Otro desafío, mayúsculo, fue convivir con la era digital y sobrevivir en un entorno donde la crítica perdió mucho de su aura y autoridad por la amplificación de medios y la profusión de voces que, en los nuevos medios creados por el cambio tecnológico, practican una crítica que habría que definirla más como prescripción o recomendación. A partir de la edición #83 asumió el trabajo de edición Juan Carlos González, quien escribe en la revista desde la década de 1990, y conoce ampliamente su historia y tradición. González se ha enfrentado entonces no solo a la dificultad de que la revista sobreviva en un mundo definido por la aceleración y la velocidad de Internet, sino a la responsabilidad de ser guardián de una historia y un archivo como el de Kinetoscopio.

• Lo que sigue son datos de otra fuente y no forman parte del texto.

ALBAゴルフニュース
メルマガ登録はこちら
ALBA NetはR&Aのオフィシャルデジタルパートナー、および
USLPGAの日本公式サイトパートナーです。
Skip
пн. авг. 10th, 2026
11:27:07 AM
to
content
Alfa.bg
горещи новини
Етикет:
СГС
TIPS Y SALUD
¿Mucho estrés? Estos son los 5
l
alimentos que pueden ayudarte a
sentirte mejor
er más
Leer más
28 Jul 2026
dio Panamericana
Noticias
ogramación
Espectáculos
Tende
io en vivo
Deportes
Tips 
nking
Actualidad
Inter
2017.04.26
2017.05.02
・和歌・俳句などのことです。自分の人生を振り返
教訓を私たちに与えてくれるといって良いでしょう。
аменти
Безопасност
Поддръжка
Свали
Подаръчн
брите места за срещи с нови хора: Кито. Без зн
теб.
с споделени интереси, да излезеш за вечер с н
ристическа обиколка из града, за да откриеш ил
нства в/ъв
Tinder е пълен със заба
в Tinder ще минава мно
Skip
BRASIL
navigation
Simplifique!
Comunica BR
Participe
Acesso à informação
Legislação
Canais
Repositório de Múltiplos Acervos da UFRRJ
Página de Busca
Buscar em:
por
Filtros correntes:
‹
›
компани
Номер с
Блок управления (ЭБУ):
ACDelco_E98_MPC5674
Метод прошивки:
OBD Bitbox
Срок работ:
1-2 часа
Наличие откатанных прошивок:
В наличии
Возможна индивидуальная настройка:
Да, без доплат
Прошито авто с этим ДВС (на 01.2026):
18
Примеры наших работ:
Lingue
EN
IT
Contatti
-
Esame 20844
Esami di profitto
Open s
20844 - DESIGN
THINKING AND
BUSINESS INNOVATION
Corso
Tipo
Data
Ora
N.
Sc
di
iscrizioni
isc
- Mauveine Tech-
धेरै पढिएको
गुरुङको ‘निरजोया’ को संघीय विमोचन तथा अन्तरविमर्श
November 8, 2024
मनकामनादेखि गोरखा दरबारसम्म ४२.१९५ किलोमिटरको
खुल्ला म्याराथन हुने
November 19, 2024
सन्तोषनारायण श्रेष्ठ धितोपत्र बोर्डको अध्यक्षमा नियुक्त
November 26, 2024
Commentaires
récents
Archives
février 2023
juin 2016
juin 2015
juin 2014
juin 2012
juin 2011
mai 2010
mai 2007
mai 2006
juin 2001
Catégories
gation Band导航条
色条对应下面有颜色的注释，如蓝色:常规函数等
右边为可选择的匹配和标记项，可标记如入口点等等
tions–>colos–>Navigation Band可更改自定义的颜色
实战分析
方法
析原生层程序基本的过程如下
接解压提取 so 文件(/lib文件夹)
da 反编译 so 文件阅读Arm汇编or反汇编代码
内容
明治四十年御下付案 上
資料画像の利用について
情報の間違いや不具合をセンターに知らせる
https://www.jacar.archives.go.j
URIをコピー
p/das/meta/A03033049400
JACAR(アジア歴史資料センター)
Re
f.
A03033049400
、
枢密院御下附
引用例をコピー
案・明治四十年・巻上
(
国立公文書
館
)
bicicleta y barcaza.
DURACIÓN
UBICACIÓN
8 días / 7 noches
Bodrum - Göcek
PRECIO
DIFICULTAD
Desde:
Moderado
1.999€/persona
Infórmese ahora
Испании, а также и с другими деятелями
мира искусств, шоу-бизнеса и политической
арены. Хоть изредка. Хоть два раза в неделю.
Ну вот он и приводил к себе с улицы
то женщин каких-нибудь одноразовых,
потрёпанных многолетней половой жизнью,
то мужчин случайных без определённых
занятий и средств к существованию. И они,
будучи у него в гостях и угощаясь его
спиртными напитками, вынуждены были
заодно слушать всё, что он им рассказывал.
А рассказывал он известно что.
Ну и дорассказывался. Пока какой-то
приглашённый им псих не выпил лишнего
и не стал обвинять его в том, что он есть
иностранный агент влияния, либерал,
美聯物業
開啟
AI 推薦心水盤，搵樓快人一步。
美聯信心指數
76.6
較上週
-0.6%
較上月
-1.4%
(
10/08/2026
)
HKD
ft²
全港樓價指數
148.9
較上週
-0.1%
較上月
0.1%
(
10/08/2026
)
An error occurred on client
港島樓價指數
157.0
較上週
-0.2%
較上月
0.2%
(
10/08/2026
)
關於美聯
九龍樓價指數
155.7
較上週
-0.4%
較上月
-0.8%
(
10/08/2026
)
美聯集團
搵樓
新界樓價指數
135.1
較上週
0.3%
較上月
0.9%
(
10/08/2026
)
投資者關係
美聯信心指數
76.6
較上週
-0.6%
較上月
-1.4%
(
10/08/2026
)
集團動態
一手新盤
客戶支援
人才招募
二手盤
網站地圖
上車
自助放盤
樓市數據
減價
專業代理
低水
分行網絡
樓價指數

Cinéfilo apasionado y gran divulgador, González se da a la ardua tarea de revisar tradiciones, obras y autores. En la edición #87 es Woody Allen, en el #89 el western, en el #91 la crítica de cine (revisitada como oficio con la luz incierta de los nuevos tiempos), en el #92 Roman Polanski, en el #93 las nuevas directoras latinoamericanas, en el #94 el corto colombiano y su larga travesía, en el #95 Alfred Hitchcock, en el #97 Terrence Malick, en el #99 Marilyn Monroe, en la #101 Paul Schrader, en la #103 la infancia en el cine, los hermanos Coen en la #125, en la #126 Agnès Varda. Asuntos como el cine político o lo político dentro del cine, por ejemplo, han sido motivo de especiales en dos oportunidades –la edición #58 y la #124– que permiten medir las distancias o coincidencias entre épocas. Con González llegaron también los textos de dos críticos españoles que admiro: Carlos Losilla, en su columna “Cinefobia”, y Manuel Yáñez, y una relación fluida y permanente con varios críticos latinoamericanos y españoles, entre ellos Leonardo D’Espósito o Almudena Muñoz.
En estos quince últimos años ocurrieron dos conmemoraciones ineludibles. La primera fue la de los veinte años de la revista (edición #90). Esta vez el especial consistió en la selección conjunta de una película por cada año de aparición de Kinetoscopio, que empezó con Buenos muchachos (1990) de Martin Scorsese y termina, curiosamente, también con Marty, el de La isla siniestra (2010). La otra edición conmemoración fue la #100 y su dossier: “10 escritores x 10 listas. 100 motivos para querer el cine”. La lista de motivos fue muy heterogénea: iba desde “10 + 1 películas que me levantan el ánimo de modo inmediato” hasta “10 revoluciones del cine”, pasando por “10 falsos documentales”.
Un grupo amplio de personas ha ayudado a remar, en los últimos años, esta lancha que navega en el mar amplio del cine y de la historia. Los dos últimos directores de la revista: Andrés Murillo y Alejandro Gómez. Miembros de su comité editorial como Samuel Castro, Diego Agudelo, Oswaldo Osorio y Liliana Zapata. Coordinadores, asistentes editoriales, diseñadores, correctores de estilo. Si la revista es, y hay que insistir hasta el cansancio en eso, un archivo invaluable, lo es por el trabajo de todas las personas que he mencionado hasta ahora, y de otras muchas más. La historia de Kinetoscopio que más se cuenta es la de sus heroicos orígenes, bajo la batuta de esos dos gigantes que fueron Bardwell y Álvarez. Pero no ha sido menos heroico este acto continuado de resistencia, estos treinta años de decirnos que sí. Ningún interesado en reconstruir la historia del cine latinoamericano y colombiano podría pasar por alto estas 128 ediciones. Chapeau!